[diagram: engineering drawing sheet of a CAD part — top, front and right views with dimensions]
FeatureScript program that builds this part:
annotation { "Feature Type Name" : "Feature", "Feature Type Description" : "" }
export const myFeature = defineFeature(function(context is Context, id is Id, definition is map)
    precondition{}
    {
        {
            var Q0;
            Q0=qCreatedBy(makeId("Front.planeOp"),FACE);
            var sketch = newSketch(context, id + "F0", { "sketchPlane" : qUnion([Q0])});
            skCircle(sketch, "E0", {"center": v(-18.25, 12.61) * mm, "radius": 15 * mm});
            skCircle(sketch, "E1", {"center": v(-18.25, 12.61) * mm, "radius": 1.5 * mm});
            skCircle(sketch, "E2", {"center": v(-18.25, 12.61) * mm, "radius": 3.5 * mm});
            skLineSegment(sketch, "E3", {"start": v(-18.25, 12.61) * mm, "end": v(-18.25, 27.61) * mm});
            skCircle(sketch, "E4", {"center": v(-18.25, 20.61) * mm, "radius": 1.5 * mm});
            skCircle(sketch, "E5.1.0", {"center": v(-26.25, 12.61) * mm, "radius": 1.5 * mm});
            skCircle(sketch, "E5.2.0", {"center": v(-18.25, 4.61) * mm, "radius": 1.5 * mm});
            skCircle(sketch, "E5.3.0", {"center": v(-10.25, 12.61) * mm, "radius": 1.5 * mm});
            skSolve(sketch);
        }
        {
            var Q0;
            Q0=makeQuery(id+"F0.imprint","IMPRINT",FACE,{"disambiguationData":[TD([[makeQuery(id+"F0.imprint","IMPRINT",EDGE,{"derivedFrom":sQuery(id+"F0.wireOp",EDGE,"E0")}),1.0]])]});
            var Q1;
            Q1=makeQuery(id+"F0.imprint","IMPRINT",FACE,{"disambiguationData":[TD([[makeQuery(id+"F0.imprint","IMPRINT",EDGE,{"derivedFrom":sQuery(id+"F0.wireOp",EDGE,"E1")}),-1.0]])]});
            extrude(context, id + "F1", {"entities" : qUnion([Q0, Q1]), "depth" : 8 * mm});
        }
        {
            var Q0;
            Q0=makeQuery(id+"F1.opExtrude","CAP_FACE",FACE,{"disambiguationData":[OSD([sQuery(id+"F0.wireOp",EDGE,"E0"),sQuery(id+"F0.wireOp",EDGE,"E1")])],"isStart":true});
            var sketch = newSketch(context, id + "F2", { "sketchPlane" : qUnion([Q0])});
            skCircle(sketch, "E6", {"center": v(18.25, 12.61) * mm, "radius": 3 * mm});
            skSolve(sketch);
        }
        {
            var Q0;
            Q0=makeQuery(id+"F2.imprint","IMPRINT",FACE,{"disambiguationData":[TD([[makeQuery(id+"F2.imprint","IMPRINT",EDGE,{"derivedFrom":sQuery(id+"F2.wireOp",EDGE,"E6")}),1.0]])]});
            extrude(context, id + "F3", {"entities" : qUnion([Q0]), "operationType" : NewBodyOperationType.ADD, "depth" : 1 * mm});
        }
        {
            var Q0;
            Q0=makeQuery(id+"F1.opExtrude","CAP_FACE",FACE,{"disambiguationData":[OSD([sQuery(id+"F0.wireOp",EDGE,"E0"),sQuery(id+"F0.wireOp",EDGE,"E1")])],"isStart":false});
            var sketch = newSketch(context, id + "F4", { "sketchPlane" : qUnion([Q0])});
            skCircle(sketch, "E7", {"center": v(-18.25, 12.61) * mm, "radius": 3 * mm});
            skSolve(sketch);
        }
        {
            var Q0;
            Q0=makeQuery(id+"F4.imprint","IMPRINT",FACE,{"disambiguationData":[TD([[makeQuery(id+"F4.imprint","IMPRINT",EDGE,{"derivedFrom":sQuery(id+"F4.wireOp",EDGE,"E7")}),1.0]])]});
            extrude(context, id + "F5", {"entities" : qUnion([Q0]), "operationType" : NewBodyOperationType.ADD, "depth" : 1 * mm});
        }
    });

Written request >> Find each line in the items above that contains the string "part" and copy those lines out. Case counts.

Task solution >>
[diagram: engineering drawing sheet of a CAD part — top, front and right views with dimensions]
FeatureScript program that builds this part:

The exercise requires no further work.